POINT BREAK di Ericson Core, 2016

Nell’epoca di YouTube chiunque può godere di qualche minuto di celebrità, ma la fama accompagna in modo decisamente più persistente le persone in grado di stupire, affascinare e divertire con le proprie imprese. È in questo modo che Utha (Luke Bracey), giovane e intrepido amante del motocross, conquista il successo: facoltosi sponsor finanziano le sue incredibili gesta ad alto rischio. Nonostante Utha sia assolutamente appagato e pagato per fare ciò che desidera, la sua vita viene sconvolta da un tragico incidente che lo spinge a tentare l’ingresso nel Federal Bureau of Investigation (FBI).

Per farsi strada in un contesto lavorativo fortemente scettico di fronte al suo curriculum vitae, Utha si concentra sul complesso caso di una banda di ladri, guidata da Bodhi (Edgar Ramirez), che realizza delle “spettacolari” rapine.

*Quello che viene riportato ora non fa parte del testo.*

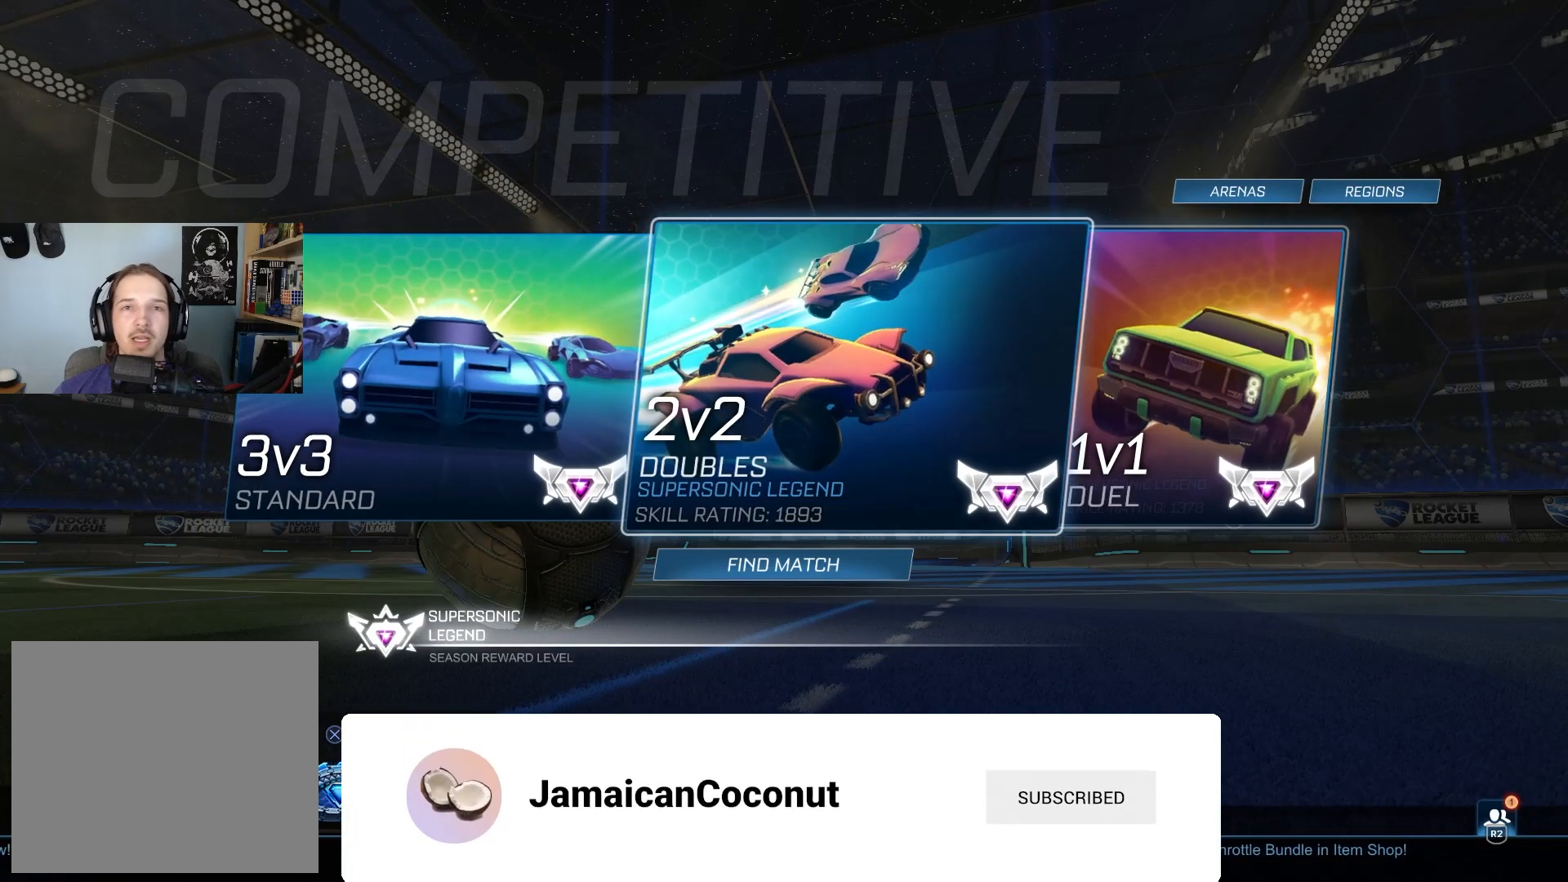
{"buttons": [], "left_stick": "center", "right_stick": "center", "events": [[100, "DPAD_LEFT", "up"]]}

“L’unica legge che conta è quella di gravità”: in questa frase può riassumersi l’ideologia di cui Bodhi, il leader di un gruppo di amanti degli sport estremi, si fa portatore. Seguendo le orme di Ozaki, ideatore di otto prove in cui ci si incontra/scontra con le forze della natura, Bodhi vuole scuotere le coscienze al fine di ripristinare un equilibrio tra uomo e natura ormai alterato dalla convinzione del primo di poter dominare, con i propri schemi e le proprie leggi, la seconda.

Point break di Ericson Core è il remake dell’omonimo film del 1991 diretto da Kathryn Bigelow e interpretato da Keanu Reeves e da Patrick Swayze, dal quale però si differenzia per una diversa connotazione psicologica dei protagonisti. Gli elementi di novità inseriti nella trama, tuttavia, sono poco convincenti e non fanno altro che rendere più oscure e incomprensibili le ragioni che stanno alla base delle azioni dei vari personaggi. La pellicola del 2016, inoltre, concentrandosi principalmente sul legame che si instaura tra Utha e Bodhi, lascia piuttosto ai margini sia il rapporto con il più anziano ed esperto collega Pappas sia la breve liaison amorosa con la figlia adottiva del “maestro” Ozaki.

Unica nota realmente positiva, pertanto, è da rintracciarsi nelle imprese al cardiopalma affrontate dagli aitanti ed avvenenti attori che lasciano lo spettatore con il fiato sospeso e che rendono del tutto accessori se non superflui quei pochi dialoghi, scontati e a tratti insignificanti, che fanno della sceneggiatura un elemento quasi inesistente.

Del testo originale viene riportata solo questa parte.